I told her it didn't seem mysterious to me. The public is moving away from highly-processed empty carbs. Furthermore, while breakfast cereal has had a long run (most of the famous brands launched prior to 1955), it seems a bit of an anachronism these days.
The reporter asked what I eat for breakfast, and I replied:
Oatmeal, egg-white omelets, and granola-and-yogurt. Cereal-wise: Nature's Path Heritage Bites, Kashi Indigo Morning or Honey Sunshine with high quality milk. I used to really love Corn Flakes, but Kellogg's downgraded flavor/quality years ago. Trader Joe's version was better for a while but eventually they downgraded, too. There's a puzzling (and tremendously counter-intuitive) tendency for quality to decline in the face of a category's declining popularity.That last part (which won't possibly make it into the final article) is of great interest to me. I'm pointing out a vicious circle seen in many sorts of undertakings. Quality tends to plummet the moment interest starts to fade. For example, precious few restaurants maintain standards as they conclude they're not catching on. Right at the point when they most need to show their best side, they present their worst (I can't count the number of times I've been treated brusquely in completely empty restaurants). Similarly, newspapers have seemed more poorly-written and edited - generally off their game - ever since that sector's future came into doubt. And most couples split up not from discord, but from the sourness which arises the moment malaise is detected in ones partner.
I wrote about this effect last year; how at the very moment when we most need to double down and persuasively prove our value, we (and our institutions) tend to go the exact other way. We are, alas, not a species predisposed to rise to occasions.

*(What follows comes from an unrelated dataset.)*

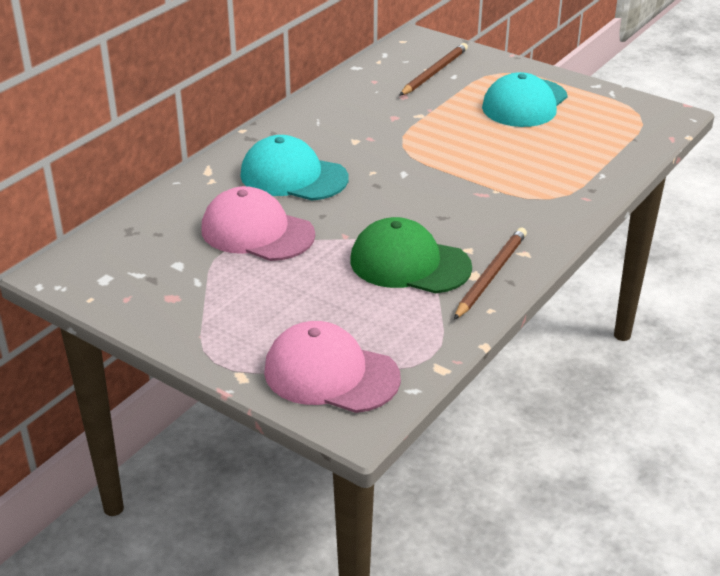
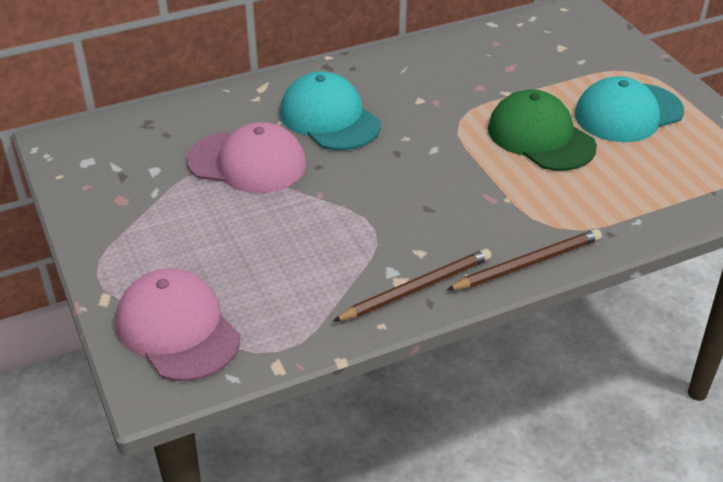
camera: 30 degrees right, 5 degrees up
pink cap [201,186,315,261] -> pink cap turned 135 degrees clockwise [187,122,306,193]
green cap [350,217,472,293] -> green cap moved to [488,89,597,171]
brown pencil [399,43,468,96] -> brown pencil moved to [447,229,602,290]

Consider this classic line from Albert Brook's character in Broadcast News:
"Wouldn't it be great if we lived in a world where insecurity and desperation made us more attractive?"I'll re-quote per that last link from the chronicle I wrote for Slate about the noble, inspiring final weekend at Bo, the lamented Queens Korean restaurant, a sharp counterexample which deeply moved me:
...the place never caught on, though it wasn't for lack of effort by Maria, her intensely loyal cadre of fans, and New York's food writers, whose rave reviews plastered Bo's walls and windows. Sometimes when I'd drop by, Maria would tell me I was her first customer in days. It was heartbreaking, but, amazingly, she never slackened. On the contrary: As the situation grew more and more desperate (the waitress, unable to live on 15 percent of nothing, went back to Korea months ago, leaving Maria no choice but to wait and bus tables herself), she responded by determinedly making everything even better. Nearly every meal I'd eaten at Bo was superior to the preceding one. She was daring the world to eat elsewhere; creating food that might, via the sheer magnetic pull of its almost diabolical goodness, lure customers off the streets. Yet only a trickle of business was ever conjured up.